L'exposition des Européens aux bruits et à une pollution sonore supérieure à 55dB

Selon l’ADEME, 43 % des Français disent être gênés par le bruit au quotidien. La pollution sonore affecte les gens :

– Sur les plans physiologiques et psychologiques
– 
Agit sur des activités essentielles telles que le sommeil, le repos, l’étude et la communication

– A pour conséquences directes le stress, des troubles du sommeil, des effets sur le système cardio-vasculaire, immunitaire et endocrinien et joue sur la santé mentale

A grande échelle, les effets impactent l’économie dans son ensemble, allant de la perte de productivité à l’augmentation des dépenses dans les services de santé et même à la dépréciation substantielle de la valeur immobilière.

De ce fait, la population perçoit la pollution sonore comme l’un des principaux problèmes environnementaux actuels au point de refuser la réalisation de nouvelles infrastructures de transport pourtant essentielles au développement économique (ex : aéroport Notre Dame des Landes).

Face à ce fléau, nos sociétés doivent donc faire face à deux problèmes de taille :

– Protéger la santé des populations croissantes des agglomérations, contre les effets nocifs
de la pollution sonore.

– Lutter contre le confinement, car le renouvellement de l’air, en plus d’assurer la préservation des bâtiments, est une nécessité vitale.

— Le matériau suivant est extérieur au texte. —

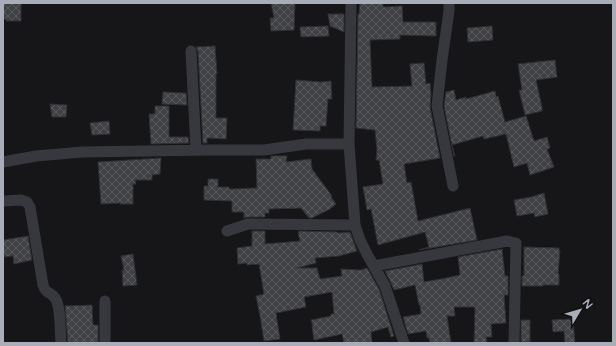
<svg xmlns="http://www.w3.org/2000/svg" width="616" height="346" viewBox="0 0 616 346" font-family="'Varela Round',sans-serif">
<defs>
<pattern id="building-cross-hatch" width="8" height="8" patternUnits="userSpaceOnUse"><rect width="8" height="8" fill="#404145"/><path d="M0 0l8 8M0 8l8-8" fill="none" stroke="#595a5e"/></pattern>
</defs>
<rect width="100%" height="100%" fill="#161618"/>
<!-- building -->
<path fill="url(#building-cross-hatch)" stroke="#303034" d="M3,3h18v18h-15v-2h-3z
M271,3h24l-1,27 -23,1 -1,-13h4z
M360,3h23v4l19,-1 1,16h33v14l-36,-1v4l-30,1 2,47 40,-1 -2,-22 14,-1 2,21 4,-1 1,11 -1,13 10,51 -36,6 3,19 4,-1 7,39 52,-13 7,32 -58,10 10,-3 -4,-15 -47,13 -7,-36 -4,1 -4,-23 20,-3 -4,-24h-3l1,-10 -2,-20 -19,-2 2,-114h1z
M328,14h16v18l-14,-6z
M328,26l1,10 -28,1 -1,-10z
M492,26l1,14 -25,2 -1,-14z
M215,46l2,28h-1v44h11l-1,21 -19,-1v5h-4l-5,-92 -2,-4z
M555,60l2,17 -21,3 6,27v4l-17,4 -6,-25h3l-4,-26z
M296,80l25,2 10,-1 1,18h-4l-2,27h-6v5l-27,-1z
M454,90l2,10 10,-3v2l29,-8 1,6 2,-1 7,26 21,-6 8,25 13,-4 3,11 -3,1 7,18 -24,8 -3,-12 -13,4 -8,-33 -22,5 -1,-3 -31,9 3,11h-1l-10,-50 2,-14z
M163,92l23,1 1,12 -25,-1z
M50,104l17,1 -1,12h-14z
M155,106h14v31h19l1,6 -38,1 -2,-30h6z
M109,121l1,13 -18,1 -2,-12z
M271,156h16l-1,6 25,-3 1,10 20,27 -1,1 5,7 -6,5 -18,9h-3l-8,-10 -32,1v4h-4v4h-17l-4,1v-6h-12v-11l-28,-1v-14h4v-7h10v8h11v2l28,-1 -1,-29h15z
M161,158l-1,16 -8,1v5h-17l1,4h-3v20h-13v-1l-19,1 -3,-42z
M544,193l4,21 -13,3 -1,-4 -17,3 -3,-16 17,-3z
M252,231h13v13l35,-3 -2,-9 1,-1 38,1 1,1 12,-1 7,19 -18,5 -24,2 1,5 -19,5h20l3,11 22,-3 -1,-7 20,1 6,-2 12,21 15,47 -3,1 -3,-10 -17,5 1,11h-28l-2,-9 -28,6 -2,-13h1l-2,-7 20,-4v-2h3l-2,-22 -28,5 2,10 -30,6 4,26 -16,2 -4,-25 -4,-20 8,-2 -5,-30 -12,1v-2l-9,1 -1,-16 15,-2z
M28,236l4,24 -18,4 -1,-8 -9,1 -1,-17z
M524,247l35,1v2h1l-2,24h1v11h-16v1h-21v-10h2z
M502,249l3,27h3v19h-4l2,28 -15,1 1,13h-6l1,6h-13l1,-36h-21l1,9h-8l4,27h-21l-1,-5h-2l-1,-7 -18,3 -5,-17 18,-3 -1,-9h-1l-4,-20 -21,5 -3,-7 -6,-12 37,-7 2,18 17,-3 19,-4 -2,-18z
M133,254l4,31 -14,1 -1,-16h2l-3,-14z
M92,305l1,20h5v18h-30l-3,-37z
M573,319l2,24h-10l-1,-12 -11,1 -1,-12z
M521,320h9v22h-9z"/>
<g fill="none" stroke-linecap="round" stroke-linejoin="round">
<!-- street -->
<path stroke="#37383d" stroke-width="11" d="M351,3l-2,141 6,81 5,15 7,14 18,32 19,57
M449,3v8l-7,49 -5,46 16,80
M191,51l5,99
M3,162l33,-6 46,-4 126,-2h56l42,-6h43
M3,201l18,-1 6,2 3,5 13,78c3,10 8,6 12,13 6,8 5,35 6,45
M227,231l21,-7 107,1
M374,266l133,-25 9,2 -2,100
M105,301v42"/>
</g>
<!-- border -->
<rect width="616" height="346" fill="none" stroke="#a8adb8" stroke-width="8"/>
<!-- north arrow -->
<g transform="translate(580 310) rotate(52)" stroke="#111113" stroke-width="3" paint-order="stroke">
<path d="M0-3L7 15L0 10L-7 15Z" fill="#a8adb8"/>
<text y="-6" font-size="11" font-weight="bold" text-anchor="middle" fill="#a8adb8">N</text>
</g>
</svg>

Face au bruit, l’enjeu pour nos sociétés est double :

– Préserver les citoyens du bruit sans les confiner dans les habitats,

– Développer les infrastructures de transport pour favoriser la croissance économique des pays.

Recommandations sur le bruit de l’Organisation Mondiale de la Santé (OMS)

L’OMS recommande un niveau de bruit ambiant inférieur à 35 décibels (dB), pour un repos nocturne convenable. Le seuil de danger acoustique est fixé à 90 dB. Au-delà de 105 dB, des pertes irréparables de l’audition peuvent se produire. Le seuil de douleur acoustique est fixé à 120 dB. Au-dessus de ce palier, le bruit devient intolérable, provoquant d’extrêmes douleurs et des pertes d’audition…

Les conséquences de la pollution sonore dans les lieux de vie

Si des solutions passives existent pour traiter le bruit dans l’habitat et les lieux de vie (double vitrage, isolant acoustique des façades, VMC double flux…), elles contraignent les gens à vivre derrière des fenêtres fermées tout en les privant du plaisir de vivre en contact avec l’extérieur. Conséquence directe : un manque d’aération suffisant dans les habitations ! L’isolation des logements étant devenue très efficace, le déficit voire l’absence de ventilation permanente favorise l’accumulation des polluants chimiques et biologiques, des odeurs, de l’humidité, de la chaleur qui nuisent à la santé.

Pourtant le renouvellement de l’air dans des locaux habités, par son rôle d’aération et de dilution, est indispensable :

  • En termes de confort et d’hygiène

  • Pour assurer la pérennité de la structure

  • Pour la sécurité face aux appareils de combustion

3 facteurs qui sont fortement appuyés par les premiers résultats de l’Observatoire de l’Air Intérieur (rapport Avril 2002) qui met en évidence que l’air que nous respirons à l’intérieur des bâtiments est plus pollué que l’air extérieur (activité des occupants, émission de polluants par les matériaux…).